[Dataset entries]
---*---

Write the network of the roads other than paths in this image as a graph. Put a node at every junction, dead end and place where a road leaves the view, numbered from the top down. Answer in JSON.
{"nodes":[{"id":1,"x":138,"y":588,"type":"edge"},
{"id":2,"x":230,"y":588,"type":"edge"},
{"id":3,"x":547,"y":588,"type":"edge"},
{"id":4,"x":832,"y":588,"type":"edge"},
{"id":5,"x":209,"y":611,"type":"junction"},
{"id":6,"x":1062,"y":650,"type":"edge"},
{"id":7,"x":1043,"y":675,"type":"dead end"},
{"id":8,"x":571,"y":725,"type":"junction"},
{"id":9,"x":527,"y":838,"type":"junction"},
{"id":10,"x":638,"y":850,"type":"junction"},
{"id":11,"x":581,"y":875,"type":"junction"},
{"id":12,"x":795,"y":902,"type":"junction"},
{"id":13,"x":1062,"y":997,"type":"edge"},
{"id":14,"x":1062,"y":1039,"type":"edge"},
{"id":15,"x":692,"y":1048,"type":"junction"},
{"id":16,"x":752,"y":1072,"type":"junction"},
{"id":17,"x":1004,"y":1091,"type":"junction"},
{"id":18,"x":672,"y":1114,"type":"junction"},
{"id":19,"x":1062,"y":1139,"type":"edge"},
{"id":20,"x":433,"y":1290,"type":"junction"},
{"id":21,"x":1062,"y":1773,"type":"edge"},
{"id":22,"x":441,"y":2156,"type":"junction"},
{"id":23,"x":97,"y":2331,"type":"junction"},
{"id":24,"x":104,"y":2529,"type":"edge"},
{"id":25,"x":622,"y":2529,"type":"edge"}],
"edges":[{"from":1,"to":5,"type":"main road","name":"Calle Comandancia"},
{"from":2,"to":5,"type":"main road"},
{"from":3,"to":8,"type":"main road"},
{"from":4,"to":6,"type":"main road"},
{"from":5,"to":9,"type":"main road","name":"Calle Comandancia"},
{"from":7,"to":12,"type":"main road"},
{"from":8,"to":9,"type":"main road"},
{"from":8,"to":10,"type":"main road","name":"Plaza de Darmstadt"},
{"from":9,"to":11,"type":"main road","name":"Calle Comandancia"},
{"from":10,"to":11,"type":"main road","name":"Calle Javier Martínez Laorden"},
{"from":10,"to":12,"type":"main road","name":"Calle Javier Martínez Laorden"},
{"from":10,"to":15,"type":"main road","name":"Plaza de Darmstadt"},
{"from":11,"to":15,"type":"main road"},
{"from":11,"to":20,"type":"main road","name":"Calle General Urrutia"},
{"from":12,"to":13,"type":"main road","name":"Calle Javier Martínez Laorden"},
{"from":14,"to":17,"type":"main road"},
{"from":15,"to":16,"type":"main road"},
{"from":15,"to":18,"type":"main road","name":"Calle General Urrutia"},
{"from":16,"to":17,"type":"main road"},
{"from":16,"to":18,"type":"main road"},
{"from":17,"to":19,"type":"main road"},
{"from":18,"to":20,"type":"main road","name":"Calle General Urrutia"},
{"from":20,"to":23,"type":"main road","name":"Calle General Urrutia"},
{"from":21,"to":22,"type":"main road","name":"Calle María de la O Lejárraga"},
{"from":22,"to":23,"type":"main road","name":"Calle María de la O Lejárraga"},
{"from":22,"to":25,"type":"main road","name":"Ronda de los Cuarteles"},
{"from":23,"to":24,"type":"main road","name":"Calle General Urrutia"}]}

---*---

— YOUR OBJECTIVE —
From the entries above, copy every line containing the word "dead".

— TASK ANSWER —
Write the network of the roads other than paths in this image as a graph. Put a node at every junction, dead end and place where a road leaves the view, numbered from the top down. Answer in JSON.
{"id":7,"x":1043,"y":675,"type":"dead end"},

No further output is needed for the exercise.